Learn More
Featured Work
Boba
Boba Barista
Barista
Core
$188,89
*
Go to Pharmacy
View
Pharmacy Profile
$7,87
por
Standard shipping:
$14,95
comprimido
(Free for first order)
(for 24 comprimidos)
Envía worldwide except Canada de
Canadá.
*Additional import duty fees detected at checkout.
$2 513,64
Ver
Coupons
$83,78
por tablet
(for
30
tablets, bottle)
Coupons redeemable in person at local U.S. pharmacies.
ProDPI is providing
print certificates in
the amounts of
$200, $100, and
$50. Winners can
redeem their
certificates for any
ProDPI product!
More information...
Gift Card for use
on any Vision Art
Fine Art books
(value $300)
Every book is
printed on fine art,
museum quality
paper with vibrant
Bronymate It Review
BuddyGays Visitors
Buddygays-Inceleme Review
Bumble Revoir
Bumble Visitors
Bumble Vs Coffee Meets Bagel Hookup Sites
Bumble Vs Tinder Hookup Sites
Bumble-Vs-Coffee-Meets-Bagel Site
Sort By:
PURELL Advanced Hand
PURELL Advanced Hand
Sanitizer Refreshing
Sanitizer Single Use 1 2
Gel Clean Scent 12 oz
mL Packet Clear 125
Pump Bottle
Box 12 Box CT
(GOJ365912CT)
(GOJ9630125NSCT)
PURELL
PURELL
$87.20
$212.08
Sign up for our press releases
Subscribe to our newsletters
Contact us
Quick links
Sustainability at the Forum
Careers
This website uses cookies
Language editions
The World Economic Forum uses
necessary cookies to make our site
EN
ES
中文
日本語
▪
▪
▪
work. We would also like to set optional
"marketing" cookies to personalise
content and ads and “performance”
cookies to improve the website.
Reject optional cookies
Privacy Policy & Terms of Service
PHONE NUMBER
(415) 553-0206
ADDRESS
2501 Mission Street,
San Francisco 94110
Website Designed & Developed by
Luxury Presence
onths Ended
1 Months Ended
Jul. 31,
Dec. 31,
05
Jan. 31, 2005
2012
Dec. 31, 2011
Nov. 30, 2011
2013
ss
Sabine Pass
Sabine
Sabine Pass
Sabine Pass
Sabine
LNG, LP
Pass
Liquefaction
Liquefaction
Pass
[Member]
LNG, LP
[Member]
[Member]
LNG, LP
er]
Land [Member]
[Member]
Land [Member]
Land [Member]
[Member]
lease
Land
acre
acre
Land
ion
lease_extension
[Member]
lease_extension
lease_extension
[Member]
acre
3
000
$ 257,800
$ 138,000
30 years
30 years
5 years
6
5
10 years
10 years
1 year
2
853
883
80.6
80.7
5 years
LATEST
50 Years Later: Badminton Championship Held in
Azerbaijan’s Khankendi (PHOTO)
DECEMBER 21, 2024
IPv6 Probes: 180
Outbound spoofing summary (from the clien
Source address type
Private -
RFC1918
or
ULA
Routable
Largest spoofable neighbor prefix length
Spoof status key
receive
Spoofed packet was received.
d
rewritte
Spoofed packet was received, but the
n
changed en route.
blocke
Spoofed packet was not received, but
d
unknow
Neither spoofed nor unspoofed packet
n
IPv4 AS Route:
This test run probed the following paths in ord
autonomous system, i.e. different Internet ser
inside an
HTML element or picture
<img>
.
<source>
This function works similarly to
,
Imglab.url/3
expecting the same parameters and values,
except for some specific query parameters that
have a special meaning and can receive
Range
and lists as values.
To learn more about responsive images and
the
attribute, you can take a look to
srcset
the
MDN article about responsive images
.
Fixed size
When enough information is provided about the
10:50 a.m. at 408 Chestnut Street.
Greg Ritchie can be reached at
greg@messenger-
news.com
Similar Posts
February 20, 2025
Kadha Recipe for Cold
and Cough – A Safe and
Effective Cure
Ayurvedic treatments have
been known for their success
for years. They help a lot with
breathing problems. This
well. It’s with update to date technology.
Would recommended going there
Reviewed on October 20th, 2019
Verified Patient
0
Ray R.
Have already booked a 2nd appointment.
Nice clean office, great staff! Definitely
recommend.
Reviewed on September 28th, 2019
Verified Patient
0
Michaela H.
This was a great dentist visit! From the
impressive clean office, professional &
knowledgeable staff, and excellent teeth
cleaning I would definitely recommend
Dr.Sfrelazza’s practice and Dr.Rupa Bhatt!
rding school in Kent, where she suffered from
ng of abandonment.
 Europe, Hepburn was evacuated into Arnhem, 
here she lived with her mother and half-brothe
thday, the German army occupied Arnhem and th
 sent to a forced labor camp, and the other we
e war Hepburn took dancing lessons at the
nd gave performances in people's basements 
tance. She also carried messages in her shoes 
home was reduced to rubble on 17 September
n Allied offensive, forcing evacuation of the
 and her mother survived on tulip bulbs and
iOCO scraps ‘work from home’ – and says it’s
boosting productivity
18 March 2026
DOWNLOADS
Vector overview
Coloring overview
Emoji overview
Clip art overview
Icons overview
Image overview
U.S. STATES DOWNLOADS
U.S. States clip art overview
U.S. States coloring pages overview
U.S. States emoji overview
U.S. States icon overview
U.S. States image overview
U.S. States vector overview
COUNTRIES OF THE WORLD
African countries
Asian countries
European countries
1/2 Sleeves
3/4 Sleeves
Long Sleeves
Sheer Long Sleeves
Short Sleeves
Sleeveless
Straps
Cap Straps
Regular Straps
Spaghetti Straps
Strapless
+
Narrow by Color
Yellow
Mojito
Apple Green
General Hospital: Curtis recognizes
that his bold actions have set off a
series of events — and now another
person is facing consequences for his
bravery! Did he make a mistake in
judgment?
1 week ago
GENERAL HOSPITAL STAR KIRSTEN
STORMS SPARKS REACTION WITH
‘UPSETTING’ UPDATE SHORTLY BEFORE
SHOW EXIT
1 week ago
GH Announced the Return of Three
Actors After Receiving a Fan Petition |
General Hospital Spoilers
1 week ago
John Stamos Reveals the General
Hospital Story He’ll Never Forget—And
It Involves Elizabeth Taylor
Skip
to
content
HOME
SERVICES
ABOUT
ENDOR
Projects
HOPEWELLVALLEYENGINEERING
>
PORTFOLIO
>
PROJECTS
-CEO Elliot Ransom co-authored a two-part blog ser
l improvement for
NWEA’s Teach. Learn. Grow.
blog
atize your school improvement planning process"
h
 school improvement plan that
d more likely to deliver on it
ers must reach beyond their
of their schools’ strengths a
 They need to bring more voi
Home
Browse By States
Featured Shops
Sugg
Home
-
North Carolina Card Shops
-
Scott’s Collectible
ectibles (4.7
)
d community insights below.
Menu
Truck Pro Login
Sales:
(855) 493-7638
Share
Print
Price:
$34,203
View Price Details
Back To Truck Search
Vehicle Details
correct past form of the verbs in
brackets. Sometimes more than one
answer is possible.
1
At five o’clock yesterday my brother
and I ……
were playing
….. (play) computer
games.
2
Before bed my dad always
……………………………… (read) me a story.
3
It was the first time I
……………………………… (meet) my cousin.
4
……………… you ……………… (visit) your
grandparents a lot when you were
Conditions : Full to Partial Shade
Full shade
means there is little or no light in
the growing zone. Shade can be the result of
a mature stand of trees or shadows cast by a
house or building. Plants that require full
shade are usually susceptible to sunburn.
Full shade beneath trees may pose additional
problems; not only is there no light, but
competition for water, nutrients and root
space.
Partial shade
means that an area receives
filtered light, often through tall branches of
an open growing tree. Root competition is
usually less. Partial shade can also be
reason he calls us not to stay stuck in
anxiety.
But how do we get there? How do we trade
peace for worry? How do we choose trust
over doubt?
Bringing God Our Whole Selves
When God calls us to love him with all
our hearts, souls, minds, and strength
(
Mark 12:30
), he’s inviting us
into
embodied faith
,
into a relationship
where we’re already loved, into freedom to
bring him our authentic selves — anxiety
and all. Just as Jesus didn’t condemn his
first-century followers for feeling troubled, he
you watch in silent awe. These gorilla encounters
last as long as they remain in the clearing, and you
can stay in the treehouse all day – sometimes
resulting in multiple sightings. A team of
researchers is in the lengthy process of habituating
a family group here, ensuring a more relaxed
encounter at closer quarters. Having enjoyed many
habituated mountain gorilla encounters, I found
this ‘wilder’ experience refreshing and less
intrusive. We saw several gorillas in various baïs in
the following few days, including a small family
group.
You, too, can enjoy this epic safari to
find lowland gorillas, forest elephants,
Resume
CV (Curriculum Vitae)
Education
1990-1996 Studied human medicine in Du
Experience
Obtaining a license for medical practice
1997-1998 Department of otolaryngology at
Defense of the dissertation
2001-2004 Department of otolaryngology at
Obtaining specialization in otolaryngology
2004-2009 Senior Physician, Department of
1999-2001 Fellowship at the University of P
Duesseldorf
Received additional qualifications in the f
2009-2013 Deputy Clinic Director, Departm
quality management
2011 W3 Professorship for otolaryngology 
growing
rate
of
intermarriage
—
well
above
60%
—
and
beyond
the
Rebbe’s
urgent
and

________________________

** What the task asks **
Return the lines of the data unchanged, starting at the very first line and stopping after the line that contains "content and ads".

** Output below **
Learn More
Featured Work
Boba
Boba Barista
Barista
Core
$188,89
*
Go to Pharmacy
View
Pharmacy Profile
$7,87
por
Standard shipping:
$14,95
comprimido
(Free for first order)
(for 24 comprimidos)
Envía worldwide except Canada de
Canadá.
*Additional import duty fees detected at checkout.
$2 513,64
Ver
Coupons
$83,78
por tablet
(for
30
tablets, bottle)
Coupons redeemable in person at local U.S. pharmacies.
ProDPI is providing
print certificates in
the amounts of
$200, $100, and
$50. Winners can
redeem their
certificates for any
ProDPI product!
More information...
Gift Card for use
on any Vision Art
Fine Art books
(value $300)
Every book is
printed on fine art,
museum quality
paper with vibrant
Bronymate It Review
BuddyGays Visitors
Buddygays-Inceleme Review
Bumble Revoir
Bumble Visitors
Bumble Vs Coffee Meets Bagel Hookup Sites
Bumble Vs Tinder Hookup Sites
Bumble-Vs-Coffee-Meets-Bagel Site
Sort By:
PURELL Advanced Hand
PURELL Advanced Hand
Sanitizer Refreshing
Sanitizer Single Use 1 2
Gel Clean Scent 12 oz
mL Packet Clear 125
Pump Bottle
Box 12 Box CT
(GOJ365912CT)
(GOJ9630125NSCT)
PURELL
PURELL
$87.20
$212.08
Sign up for our press releases
Subscribe to our newsletters
Contact us
Quick links
Sustainability at the Forum
Careers
This website uses cookies
Language editions
The World Economic Forum uses
necessary cookies to make our site
EN
ES
中文
日本語
▪
▪
▪
work. We would also like to set optional
"marketing" cookies to personalise
content and ads and “performance”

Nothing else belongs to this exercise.